Old Wide Open: Mature
The most transformative of these qualities is being "wide open." In a world that prizes "closure" and "certainty," remaining open is a radical act of vulnerability.
When a person is wide open, they no longer fear being "filled" or "emptied" by life. They become a conduit. Joy enters and leaves; sorrow enters and leaves. Nothing is stuck because there are no closed doors to trap the energy. mature old wide open
To be "mature, old, and wide open" is to inhabit a specific, weathered state of grace. It is the human equivalent of a cathedral with its doors removed—a structure that has survived the initial fires of construction and the subsequent storms of history, only to realize that its greatest strength lies in its lack of boundaries. While youth is often a period of fortification—building walls, defining "self" against "other," and securing the perimeter—true maturity is the slow, deliberate process of dismantling those very defenses to let the world flow through.
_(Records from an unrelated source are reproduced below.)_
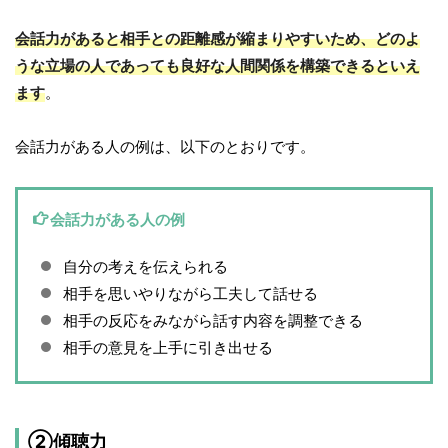
会話力があると相手との距離感が縮まりやすいため、どのよ
うな立場の人であっても良好な人間関係を構築できるといえ
ます
。
会話力がある人の例は、以下のとおりです。
会話力がある人の例
自分の考えを伝えられる
相手を思いやりながら工夫して話せる
相手の反応をみながら話す内容を調整できる
相手の意見を上手に引き出せる
②傾聴力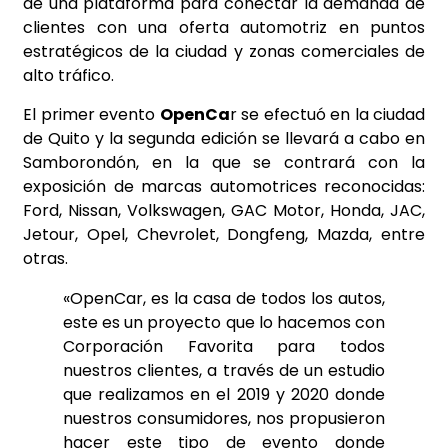
de una plataforma para conectar la demanda de
clientes con una oferta automotriz en puntos
estratégicos de la ciudad y zonas comerciales de
alto tráfico.
El primer evento
OpenCa
r se efectuó en la ciudad
de Quito y la segunda edición se llevará a cabo en
Samborondón, en la que se contrará con la
exposición de marcas automotrices reconocidas:
Ford, Nissan, Volkswagen, GAC Motor, Honda, JAC,
Jetour, Opel, Chevrolet, Dongfeng, Mazda, entre
otras.
«OpenCar, es la casa de todos los autos,
este es un proyecto que lo hacemos con
Corporación Favorita para todos
nuestros clientes, a través de un estudio
que realizamos en el 2019 y 2020 donde
nuestros consumidores, nos propusieron
hacer este tipo de evento donde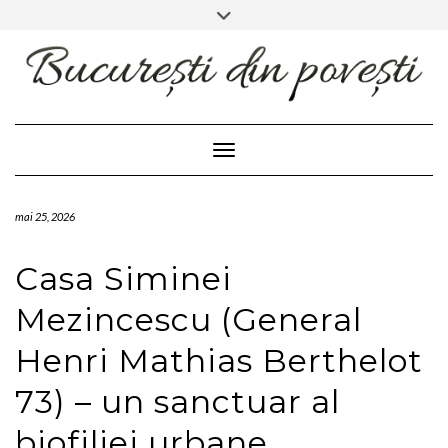
FACEBOOK
INSTAGRAM
Skip
Toggle
header
to
content
Toggle Navigation
mai 25, 2026
Casa Siminei
Mezincescu (General
Henri Mathias Berthelot
73) – un sanctuar al
biofiliei urbane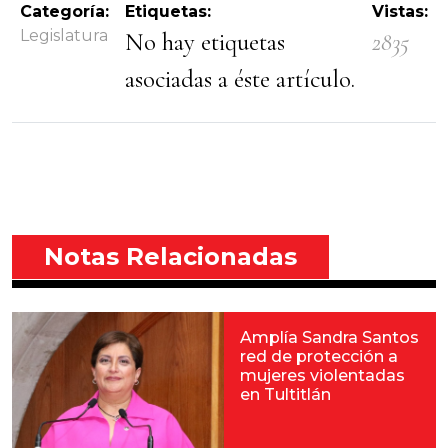
Categoría:
Etiquetas:
Vistas:
Legislatura
No hay etiquetas
2835
asociadas a éste artículo.
Notas Relacionadas
Amplía Sandra Santos
red de protección a
mujeres violentadas
en Tultitlán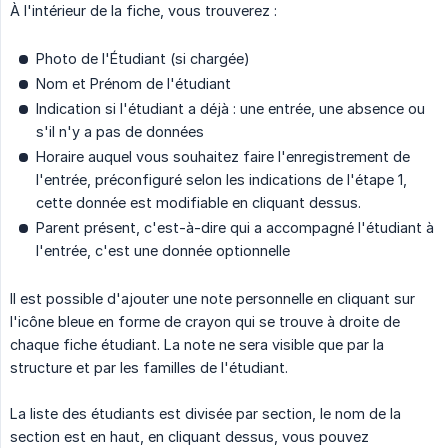
À l'intérieur de la fiche, vous trouverez :
Photo de l'Étudiant (si chargée)
Nom et Prénom de l'étudiant
Indication si l'étudiant a déjà : une entrée, une absence ou
s'il n'y a pas de données
Horaire auquel vous souhaitez faire l'enregistrement de
l'entrée, préconfiguré selon les indications de l'étape 1,
cette donnée est modifiable en cliquant dessus.
Parent présent, c'est-à-dire qui a accompagné l'étudiant à
l'entrée, c'est une donnée optionnelle
Il est possible d'ajouter une note personnelle en cliquant sur
l'icône bleue en forme de crayon qui se trouve à droite de
chaque fiche étudiant. La note ne sera visible que par la
structure et par les familles de l'étudiant.
La liste des étudiants est divisée par section, le nom de la
section est en haut, en cliquant dessus, vous pouvez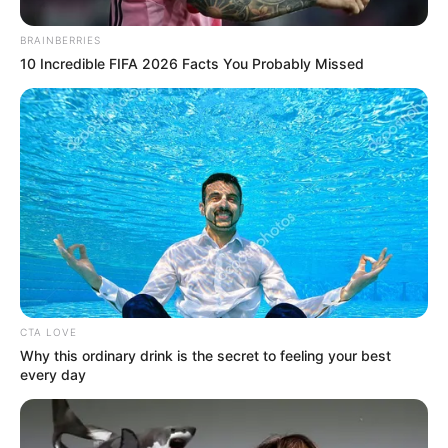
BRAINBERRIES
10 Incredible FIFA 2026 Facts You Probably Missed
4. Setelah lapisan pertama kering, lapisan kedua
CTA LOVE
Why this ordinary drink is the secret to feeling your best
kembali direkatkan.
every day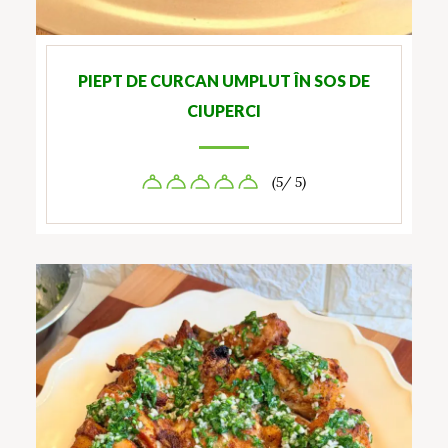
PIEPT DE CURCAN UMPLUT ÎN SOS DE
CIUPERCI
(5/ 5)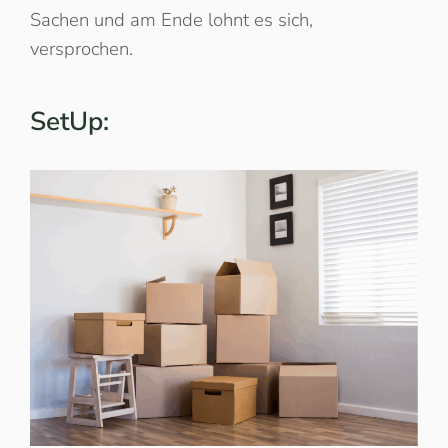
Sachen und am Ende lohnt es sich,
versprochen.
SetUp: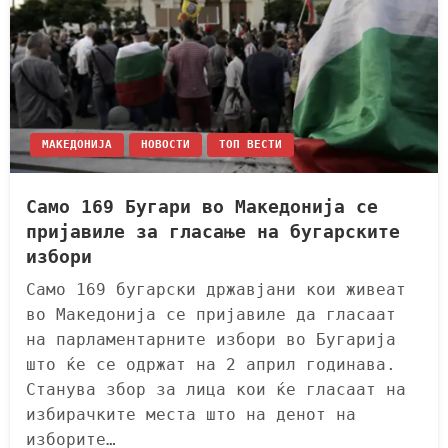
МАКЕДОНИЈА
НОВОСТИ
ТОП ВЕСТИ
Само 169 Бугари во Македонија се
пријавиле за гласање на бугарските
избори
Само 169 бугарски државјани кои живеат
во Македонија се пријавиле да гласаат
на парламентарните избори во Бугарија
што ќе се одржат на 2 април годинава.
Станува збор за лица кои ќе гласаат на
избирачките места што на денот на
изборите…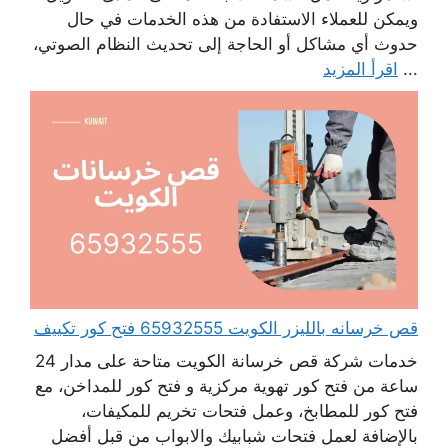
ويمكن للعملاء الاستفادة من هذه الخدمات في حال
حدوث أي مشاكل أو الحاجة إلى تحديث النظام الصوتي،
...
اقرأ المزيد
قص خرسانه بالليزر الكويت 65932555 فتح كور تكييف
خدمات شركة قص خرسانة الكويت متاحة على مدار 24
ساعة من فتح كور تهوية مركزية و فتح كور للمداخن، مع
فتح كور للمطابخ، وعمل فتحات تخريم للمكيفات،
بالإضافة لعمل فتحات شبابيك والابواب من قبل أفضل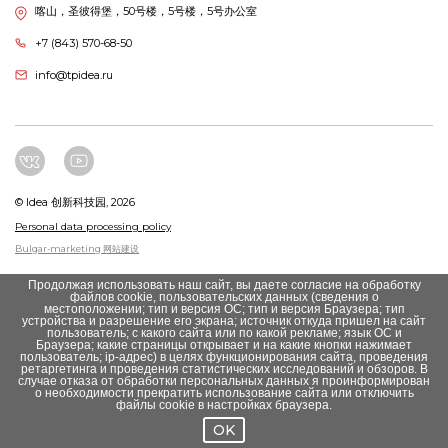
喀山，圣彼得堡，50号楼，5号楼，5号办公室
+7 (843) 570-68-50
info@tpidea.ru
© Idea 创新科技园, 2026
Personal data processing policy
Bulgar-marketing 网站建设
Продолжая использовать наш сайт, вы даете согласие на обработку
файлов cookie, пользовательских данных (сведения о
местоположении; тип и версия ОС; тип и версия Браузера; тип
устройства и разрешение его экрана; источник откуда пришел на сайт
пользователь; с какого сайта или по какой рекламе; язык ОС и
Браузера; какие страницы открывает и на какие кнопки нажимает
пользователь; ip-адрес) в целях функционирования сайта, проведения
ретаргетинга и проведения статистических исследований и обзоров. В
случае отказа от обработки персональных данных я проинформирован
о необходимости прекратить использование сайта или отключить
файлы cookie в настройках браузера.
OK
The most transformative of these qualities is being
Replacing judgment with curiosity, understanding that every person is a private world. Joy enters and leaves; sorrow enters and leaves
To be "old" in this context is to be a witness. Age provides the long view, allowing one to see patterns where others see only chaos. There is a profound stillness that comes with having seen the seasons turn a thousand times. The "old" soul has outlived its own certainties, finding that the rigid "truths" of twenty are often the punchlines of eighty. This aging process is a stripping away—a shedding of the superficial—until only the essential remains. It is the beauty of the ruin, where the absence of the roof allows one to see the stars more clearly.